THE FOLLOWING CONVERSATION is reported from Metro's crowded 6-K bus, rolling along yesterday morning from Alexandria to George Mason University in Fairfax. A young man said to a young woman: "Do you take the bus all the time?" Reply: "I guess I'll be taking it from now on. I can't afford to drive anymore."
The Carter oil-conservation policy is working. That policy depends partly on public cooperation, but mostly on rising prices. The young woman on the 6-K probably considers it inconvenient and irritating. But is its not nearly so irritating and inconvenient as sitting in a gasoline line. Nor is it so damaging to her future prosperity as continuing to pour out $98 billion a year -- the present rate -- for this country's oil imports. Nor is it so dangerous to her security, or the nation's, as the past American practice of leaning heavily on fragile governments in the Persian Gulf to keep pumping out more oil than their own economists and technicians considered wise.

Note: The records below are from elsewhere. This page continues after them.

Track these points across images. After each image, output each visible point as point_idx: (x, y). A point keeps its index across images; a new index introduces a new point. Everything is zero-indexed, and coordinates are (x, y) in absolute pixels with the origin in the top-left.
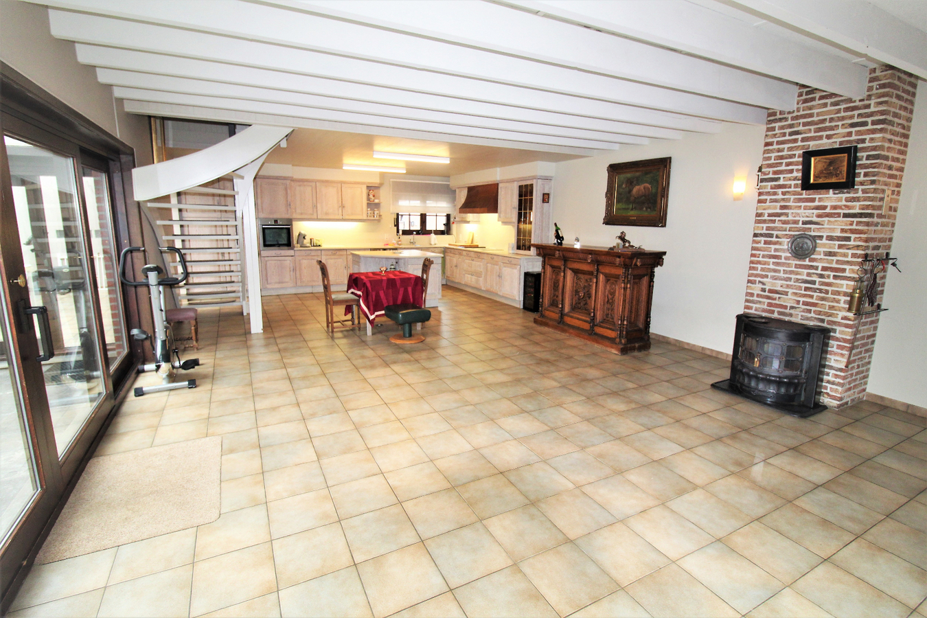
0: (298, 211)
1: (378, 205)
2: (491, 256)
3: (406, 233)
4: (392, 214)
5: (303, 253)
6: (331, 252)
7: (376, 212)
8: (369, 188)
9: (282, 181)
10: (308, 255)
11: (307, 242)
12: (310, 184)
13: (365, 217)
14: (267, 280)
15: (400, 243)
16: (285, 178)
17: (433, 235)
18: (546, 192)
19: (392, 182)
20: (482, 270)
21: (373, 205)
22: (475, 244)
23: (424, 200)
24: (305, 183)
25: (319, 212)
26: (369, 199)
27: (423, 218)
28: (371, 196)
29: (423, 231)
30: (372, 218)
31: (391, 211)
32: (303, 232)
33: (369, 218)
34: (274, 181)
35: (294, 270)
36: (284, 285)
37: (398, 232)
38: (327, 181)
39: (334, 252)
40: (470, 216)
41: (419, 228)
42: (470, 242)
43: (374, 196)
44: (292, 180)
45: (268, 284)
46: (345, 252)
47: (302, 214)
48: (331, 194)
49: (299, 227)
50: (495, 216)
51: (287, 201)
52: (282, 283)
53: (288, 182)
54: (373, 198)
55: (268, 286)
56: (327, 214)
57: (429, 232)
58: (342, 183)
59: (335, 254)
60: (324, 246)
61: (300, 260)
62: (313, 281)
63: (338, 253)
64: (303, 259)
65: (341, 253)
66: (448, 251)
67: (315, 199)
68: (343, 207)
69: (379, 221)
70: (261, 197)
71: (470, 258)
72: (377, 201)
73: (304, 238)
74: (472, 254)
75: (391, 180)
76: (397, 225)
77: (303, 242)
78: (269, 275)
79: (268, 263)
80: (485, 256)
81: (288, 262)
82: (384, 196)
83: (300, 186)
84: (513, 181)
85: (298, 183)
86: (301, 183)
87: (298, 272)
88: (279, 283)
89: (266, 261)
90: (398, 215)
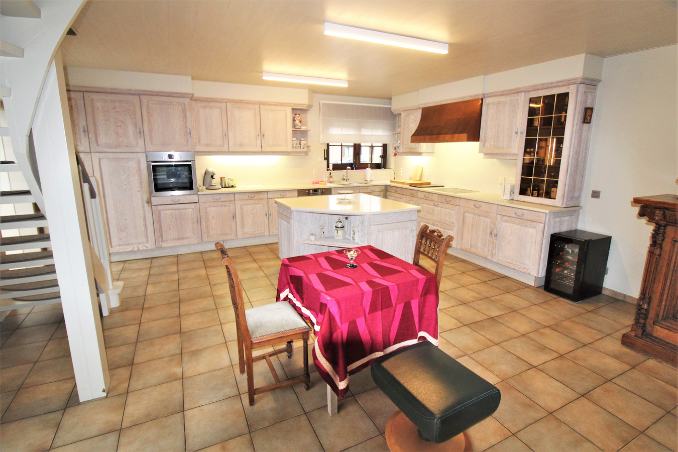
0: (203, 142)
1: (304, 133)
2: (473, 203)
3: (337, 167)
4: (322, 144)
5: (210, 198)
6: (247, 195)
7: (303, 143)
8: (296, 111)
9: (178, 100)
10: (217, 201)
11: (216, 181)
12: (219, 105)
13: (290, 149)
14: (161, 236)
15: (331, 180)
16: (182, 95)
17: (369, 170)
18: (589, 105)
19: (323, 104)
20: (454, 221)
21: (299, 134)
22: (425, 180)
23: (359, 127)
24: (212, 104)
25: (231, 143)
26: (294, 126)
27: (357, 149)
28: (297, 122)
29: (357, 165)
30: (299, 150)
31: (321, 141)
32: (211, 170)
33: (295, 150)
34: (166, 99)
35: (199, 221)
36: (185, 242)
37: (328, 166)
38: (241, 102)
39: (251, 196)
40: (424, 146)
41: (352, 162)
42: (418, 178)
43: (301, 122)
44: (192, 98)
45: (162, 241)
46: (265, 196)
47: (208, 145)
48: (245, 120)
49: (205, 164)
50: (475, 145)
51: (186, 127)
52: (182, 239)
53: (187, 101)
54: (300, 124)
55: (164, 245)
56: (241, 145)
57: (364, 166)
58: (261, 104)
59: (251, 199)
60: (239, 188)
61: (206, 208)
62: (226, 234)
63: (257, 196)
64: (210, 206)
65: (261, 196)
66: (390, 189)
67: (225, 125)
68: (262, 136)
69: (306, 153)
70: (149, 122)
71: (432, 203)
72: (303, 128)
73: (212, 177)
74: (435, 197)
75: (321, 102)
76: (327, 158)
77: (211, 182)
78: (163, 229)
79: (162, 213)
80: (462, 203)
81: (190, 210)
82: (312, 122)
83: (204, 107)
84: (517, 92)
85: (202, 104)
86: (206, 104)
87: (203, 223)
88: (179, 239)
89: (159, 211)
90: (328, 145)
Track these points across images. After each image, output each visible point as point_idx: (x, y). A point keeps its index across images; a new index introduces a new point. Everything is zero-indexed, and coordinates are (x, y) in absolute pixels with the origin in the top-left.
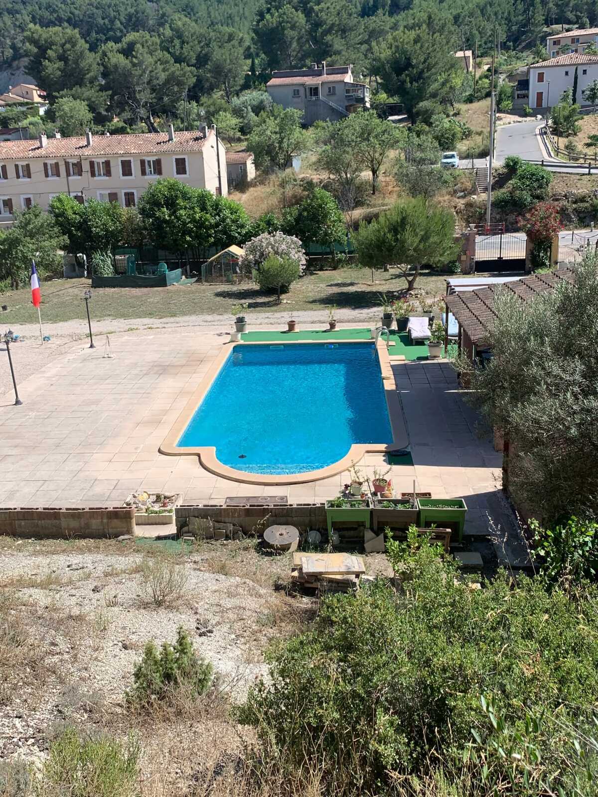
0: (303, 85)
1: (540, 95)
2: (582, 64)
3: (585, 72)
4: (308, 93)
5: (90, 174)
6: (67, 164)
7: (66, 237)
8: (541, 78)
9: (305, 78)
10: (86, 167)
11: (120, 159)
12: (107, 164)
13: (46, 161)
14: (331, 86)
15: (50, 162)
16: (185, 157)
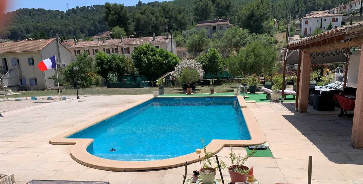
0: (210, 26)
1: (306, 30)
2: (324, 17)
3: (325, 20)
4: (212, 29)
5: (121, 53)
6: (113, 49)
7: (99, 68)
8: (306, 23)
9: (211, 23)
10: (120, 50)
11: (133, 47)
12: (128, 49)
13: (105, 48)
14: (221, 26)
15: (106, 48)
16: (159, 45)
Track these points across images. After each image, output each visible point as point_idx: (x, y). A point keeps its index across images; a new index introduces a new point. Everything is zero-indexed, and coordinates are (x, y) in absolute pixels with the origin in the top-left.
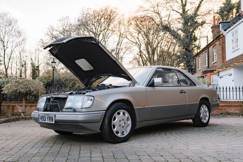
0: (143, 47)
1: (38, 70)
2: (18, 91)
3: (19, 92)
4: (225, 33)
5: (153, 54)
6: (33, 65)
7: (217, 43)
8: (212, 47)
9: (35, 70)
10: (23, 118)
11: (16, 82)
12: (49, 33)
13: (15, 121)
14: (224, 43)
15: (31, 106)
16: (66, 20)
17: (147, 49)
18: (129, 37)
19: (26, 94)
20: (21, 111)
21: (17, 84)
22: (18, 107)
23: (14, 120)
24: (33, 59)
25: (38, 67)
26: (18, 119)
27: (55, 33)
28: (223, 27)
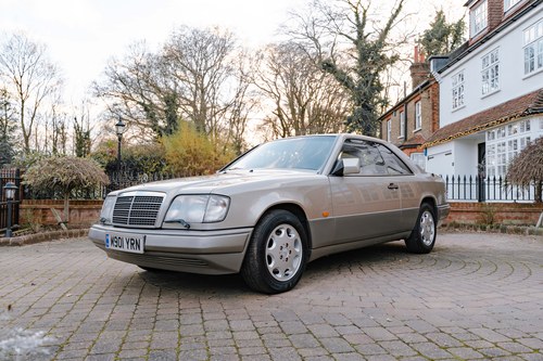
0: (284, 100)
1: (88, 139)
2: (55, 181)
3: (57, 183)
4: (438, 77)
5: (302, 112)
6: (77, 128)
7: (424, 95)
8: (413, 102)
9: (82, 140)
10: (65, 234)
11: (50, 162)
12: (110, 71)
13: (50, 240)
14: (437, 95)
15: (80, 210)
16: (141, 46)
17: (291, 105)
18: (259, 82)
19: (72, 185)
20: (60, 220)
21: (52, 166)
22: (53, 210)
23: (47, 238)
24: (79, 120)
25: (88, 133)
26: (56, 237)
27: (120, 71)
28: (436, 66)
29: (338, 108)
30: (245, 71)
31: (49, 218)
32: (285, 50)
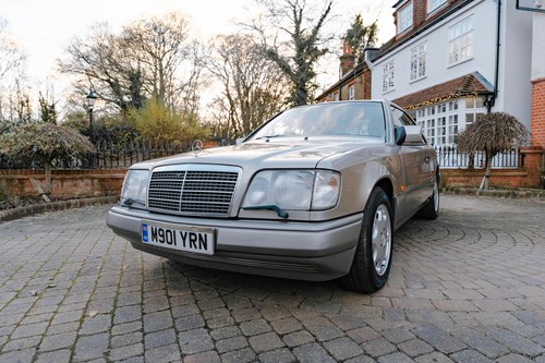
0: (232, 83)
2: (35, 150)
3: (38, 151)
4: (370, 65)
5: (246, 94)
6: (42, 102)
7: (358, 80)
8: (347, 86)
10: (49, 207)
11: (27, 129)
12: (73, 49)
13: (33, 215)
14: (369, 80)
15: (62, 180)
16: (104, 28)
17: (237, 87)
18: (211, 66)
20: (41, 191)
21: (30, 134)
22: (32, 180)
23: (29, 213)
25: (53, 107)
26: (40, 210)
27: (83, 50)
28: (370, 56)
29: (275, 91)
30: (199, 56)
31: (27, 189)
32: (234, 40)
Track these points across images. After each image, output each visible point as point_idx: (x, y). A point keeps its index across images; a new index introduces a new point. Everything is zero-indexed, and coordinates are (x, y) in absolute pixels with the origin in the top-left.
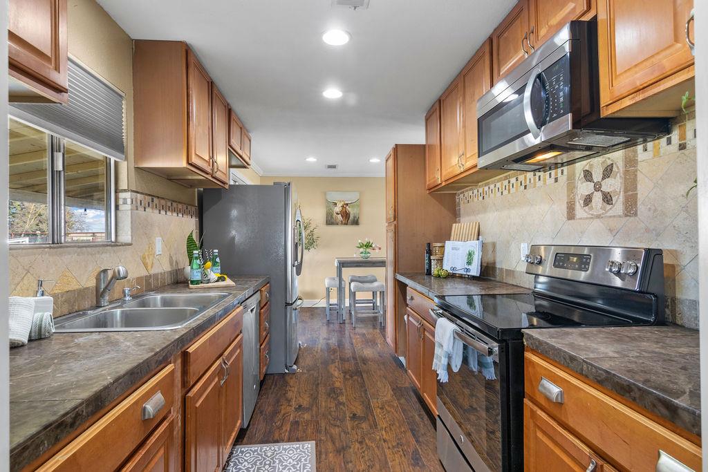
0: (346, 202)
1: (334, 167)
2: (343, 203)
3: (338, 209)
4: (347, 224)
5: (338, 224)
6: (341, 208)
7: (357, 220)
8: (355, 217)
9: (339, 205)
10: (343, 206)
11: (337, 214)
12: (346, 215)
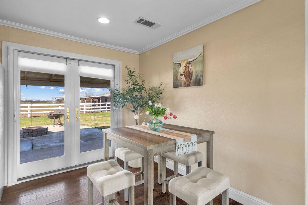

Mr. Carter's oil policy, as many people have noted, conflicts with his inflation policy. The first pushes prices up by decontrolling oil, while the second tries to hold them down. At his press conference, the president was asked about that. His answer was precise and useful. There are only two ways to cut American dependence on foreign oil, he said. One is to raise American production of all kinds of energy, and the other is to cut needless use and misuse of it. Holding down prices with controls undercuts both of those goals. Cheap oil, for example, has been the main reason for the very slow progress in developing solar energy.
Raising oil prices certainly contributes to inflation. But reducing American oil imports is now far more urgent than restraining prices. It's not even a choice because, as the past decade's experience demonstrated, oil price controls actually accelerate the inflation. By holding down prices, the controls contributed to the enormous surge in U.S. demand for oil -- and that surge was responsibile for doubling the price last year. Americans are going to have to get oil comsumption down sharply before they can hope to stabilize prices.
For nine years, since oil prices were first imposed in 1971, Americans under three presidents and five Congresses have tried to do it backward. The result has been a cumulative disaster. Prices are wildly high. Inflation is at record levels. And the Persian Gulf region, awash with its new wealth, is less stable and more threatened than at any time since the collapse of the Ottoman Empire.
The young woman on the 6-K did not seem particularly pleased to be there. The bus has lately been getting a bit too crowded for comfort. But American consumption of oil is running well below last year's level. It is no longer accurate to say that the United States has no effective energy policy. The woman on the 6-K not only benefited herself by leaving her car at home, but did the country an important service.